Alternative explanations for our pattern of results do not seem consistent with the overall set of experimental findings. First, it could be argued that perhaps memorizing a category uses up more WM resources than does simply memorizing a specific image. Previous studies have suggested that WM-driven attentional guidance depends on having enough spare resources: Loading up WM reduces or abolishes guidance effects (Houtkamp & Roelfsema, 2006; Soto & Humphreys, 2008, Exp. 4). However, the load of memorizing the category should have been the same in both Experiments 1B and 3B, and yet we only saw evidence of guidance in the former experiment, with visually similar exemplars. A second alternative explanation would be that instead of memorizing the category as instructed, participants over the course of the experiment were instead trying to hold all exemplars in WM. Although such a strategy would work for Experiments 1 and 3, Experiment 2B would have then had a much greater load. Again, however, this strategy should have resulted in guidance in Experiment 3 as well as Experiment 1. Finally, we can ask whether participants in the “remember the category” experiments may have memorized the exemplar and then only made their category judgment at the end of each trial. If this was the case, however, we should have seen guidance in the exact-match conditions of these experiments (Exps. 2B, 3B, and 4B), which was not the case. The most parsimonious explanation of the results from our experiments is therefore that attentional guidance by WM depends on an active visual WM representation.
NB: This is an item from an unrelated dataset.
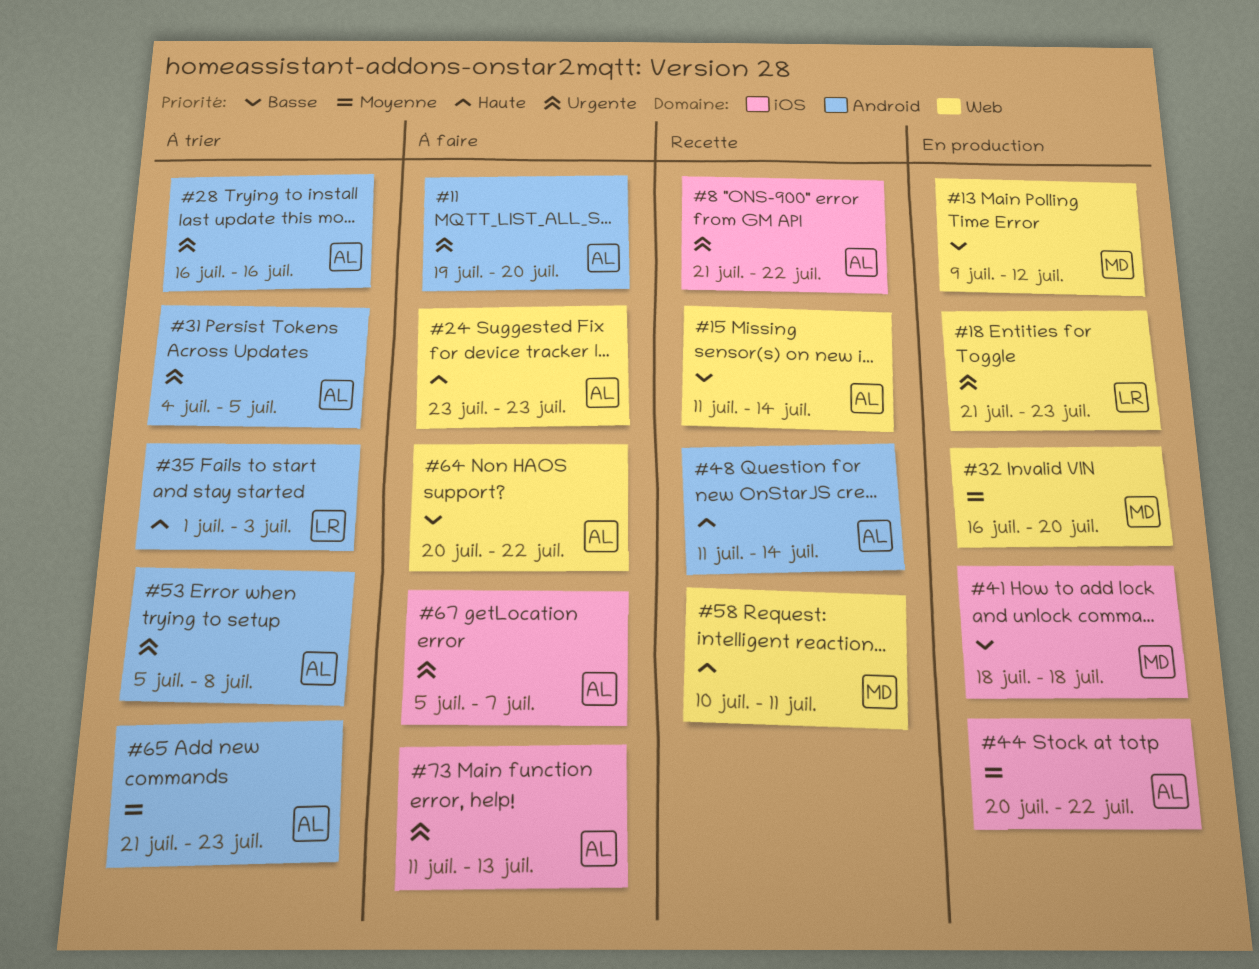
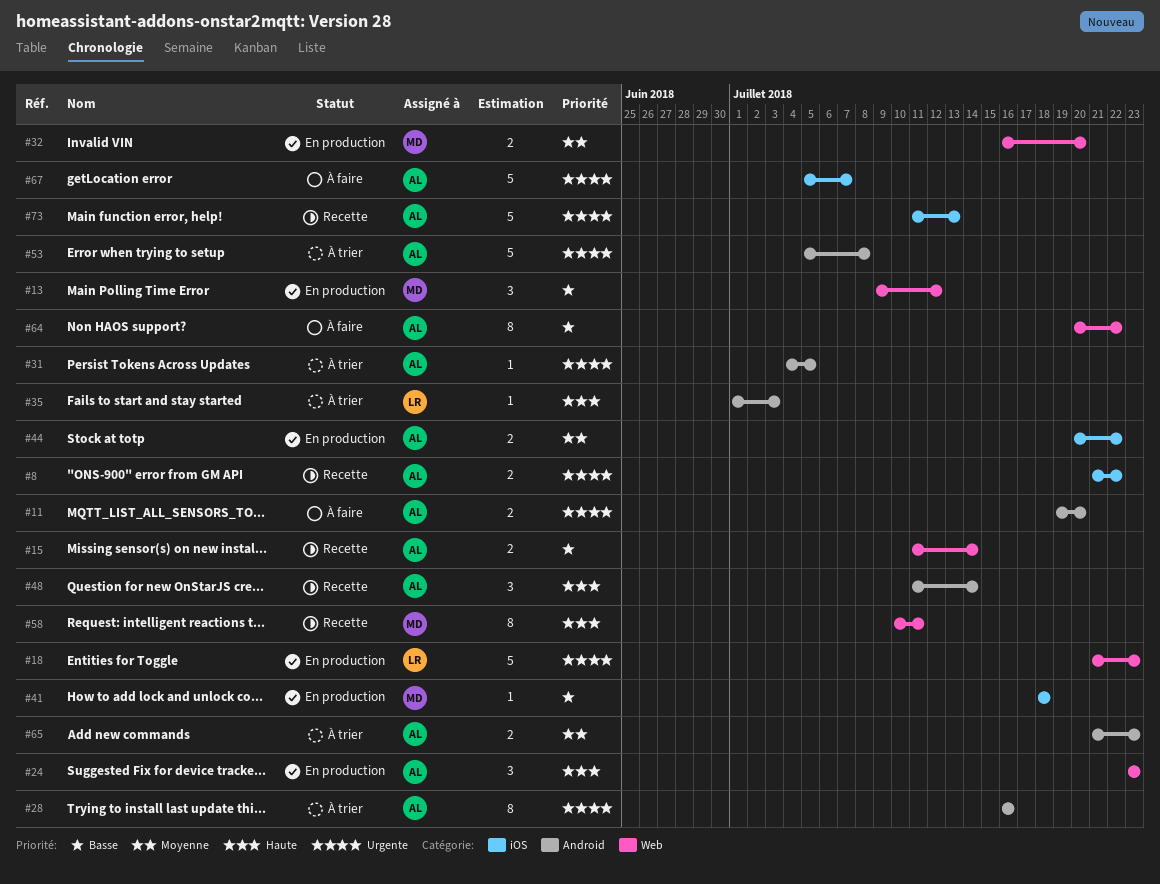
#24, status: À faire -> En production
#73, status: À faire -> Recette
Our results provide further evidence that WM-driven attentional guidance can occur with complex stimuli such as everyday objects, and not just with simple features that are easily visualized if presented in verbal form. The results also highlight that attentional biases depend critically on the type of information being encoded in WM. Despite seeing robust guidance effects in conditions in which participants were asked to encode the details of an image, and visually similar (or identical) items were present as distractors in the search display, we found no evidence of guidance by category-level semantic information. Our results cannot be explained by simple priming. We therefore conclude that attentional deployment is primarily influenced by the visual, rather than the semantic, contents of working memory.